Five Star Trek Technologies That Actually Exist Now

Five Star Trek Technologies That Actually Exist Now
Image via Wikimedia Commons under a Creative Commons Attribution-Share Alike 4.0 International license.

When Star Trek: the Original Series first premiered on 8 September 1966, it was ahead of its time in many respects, optimistically forecasting a future with people of all races (eh, most races) cooperating towards a shared goal: to explore the vast wonders of the universe we inhabit together.

It posited that, following a third world war, humanity would come together to form a single world government, make huge advancements in human rights and develop technologies that would allow us to traverse the stars at lightspeed.

We haven’t quite got there yet (and hopefully we can do it without the war part, although it’s not looking too promising) but Star Trek creator Gene Roddenberry’s most famous work has gone on to inspire the creation of some of the technologies that we take for granted today – and, in some cases, even rely on to function on an everyday basis.

Communicators

This is perhaps one of the most obvious examples of technology that seemed completely farfetched back in Rodenberry’s day but that many of us would struggle to survive without in the modern world.
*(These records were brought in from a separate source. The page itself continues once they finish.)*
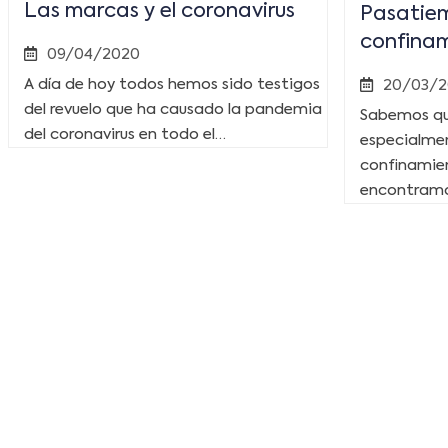
Las marcas y el coronavirus
Pasatie
confina
09/04/2020
A día de hoy todos hemos sido testigos
20/03/
del revuelo que ha causado la pandemia
Sabemos qu
del coronavirus en todo el…
especialme
confinamien
encontramo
Star Trek’s communicators – not the badges of later series but the original flip phone style ones of the Kirk era – were clear precursors for the modern mobile phone.
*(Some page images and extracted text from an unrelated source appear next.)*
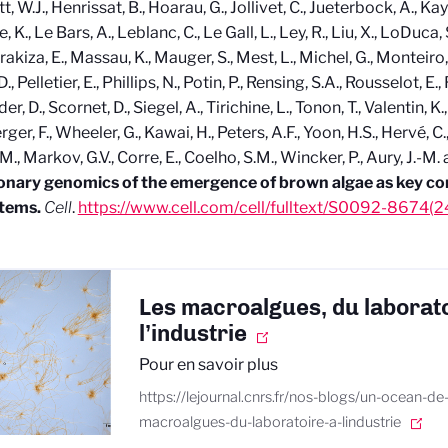
, W.J., Henrissat, B., Hoarau, G., Jollivet, C., Jueterbock, A., Kayal
K., Le Bars, A., Leblanc, C., Le Gall, L., Ley, R., Liu, X., LoDuca, 
rakiza, E., Massau, K., Mauger, S., Mest, L., Michel, G., Monteiro,
., Pelletier, E., Phillips, N., Potin, P., Rensing, S.A., Rousselot, E.,
r, D., Scornet, D., Siegel, A., Tirichine, L., Tonon, T., Valentin, K
er, F., Wheeler, G., Kawai, H., Peters, A.F., Yoon, H.S., Hervé, C.,
M., Markov, G.V., Corre, E., Coelho, S.M., Wincker, P., Aury, J.-M
ionary genomics of the emergence of brown algae as key c
tems.
Cell
.
https://www.cell.com/cell/fulltext/S0092-8674(
Les macroalgues, du laborato
l’industrie
Pour en savoir plus
https://lejournal.cnrs.fr/nos-blogs/un-ocean-d
macroalgues-du-laboratoire-a-lindustrie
Martin Cooper, the man often credited with the invention of the first viable mobile phone, has publicly stated that he was inspired by Star Trek’s communicators and phone developers went on to create flip phones that looked very much like those used by the crew of the Enterprise.

Hyposprays

This technology actually predates Star Trek. In the real world, we call hyposprays – a form of hypodermic injection of medication used to deliver inoculations and other medicines – jet injectors. Originally designed for mass vaccinations, jet injectors are safer and faster than standard needles in administering vaccines.

They work by subcutaneously injecting a liquid vaccine, using high air pressure to shoot it deep enough under the skin that no needle in required. They’re similar in appearance to the kind of paint guns we use on cars and use a larger container for the vaccine, allowing doctors and other medical personnel to quickly inoculate large numbers of people.

Transporters

Beam me up, Scotty! Kirk never actually said this famous line in the television show but the iconic transporter beams featured in just about every episode, reportedly because Roddenberry didn’t have a large enough budget to build a shuttlecraft set but needed a way to quicker transport characters from one place to another.
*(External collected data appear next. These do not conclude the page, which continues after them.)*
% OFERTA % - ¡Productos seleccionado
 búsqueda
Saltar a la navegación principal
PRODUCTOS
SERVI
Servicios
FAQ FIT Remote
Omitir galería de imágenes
While it’s unlikely that we’ll ever be able to move a human being from one place to another in this way – essentially by disassembling a person on the atomic level at one end and reassembling them in the same order at the other – we have technically achieved teleportation of photons (light particles) and atoms. However, the particles don’t actually disappear and reappear – an exact copy appears at the destination, while the original is destroyed. Human beings consist of around 15 trillion cells so it’s unlikely that this method is going to work for human teleportation – and we’d still have to destroy the original, which seems impractical at best and unethical at worst.

Tractor Beams

The ability to tow an entire starship (if we ever manage to invent such a thing outside of science-fiction) using a tractor beam still sounds out-of-this-world impossible but two New York University professors are working on it nonetheless, using a light beam to control tiny microscopic particles. These are basically optical tweezers aka small lasers focused into beams capable of manipulating molecules and moving them with precision, suspending them in an optical trap.

And in 2015, a team of UK-based engineers announced to the world that they’d invented a way to use soundwaves to move tiny objects of up to 5mm in size without physically touching them. They believe such technology in its current form has a lot of potential for medical usage, and expect that further study will lead to the development of larger, more powerful tractor beams that can move heavier objects in the future.